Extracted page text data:
----

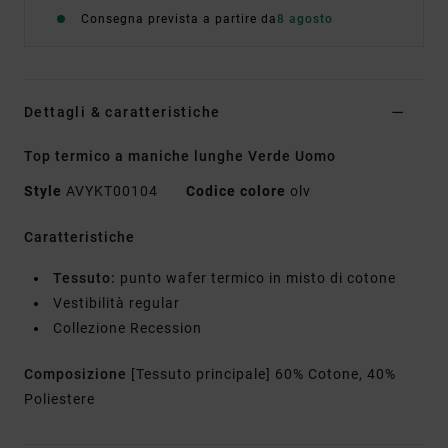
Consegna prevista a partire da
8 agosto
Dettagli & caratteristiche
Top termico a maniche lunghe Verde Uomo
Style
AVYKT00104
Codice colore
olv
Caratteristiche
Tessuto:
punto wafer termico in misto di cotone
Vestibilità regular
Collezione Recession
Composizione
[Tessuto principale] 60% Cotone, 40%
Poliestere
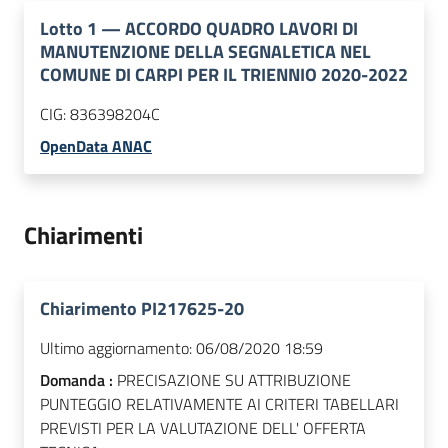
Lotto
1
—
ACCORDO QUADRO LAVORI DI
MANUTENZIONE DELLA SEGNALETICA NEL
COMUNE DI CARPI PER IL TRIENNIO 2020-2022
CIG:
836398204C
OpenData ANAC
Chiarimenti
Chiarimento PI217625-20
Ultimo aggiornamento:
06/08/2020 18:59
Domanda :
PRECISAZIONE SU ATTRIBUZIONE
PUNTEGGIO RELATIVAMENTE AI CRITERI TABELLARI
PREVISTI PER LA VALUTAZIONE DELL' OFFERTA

----

◆ **Exercise details**
Collect each line of the entries that has the word "termico", copying it in full.

◆ **Exercise response**
Top termico a maniche lunghe Verde Uomo
punto wafer termico in misto di cotone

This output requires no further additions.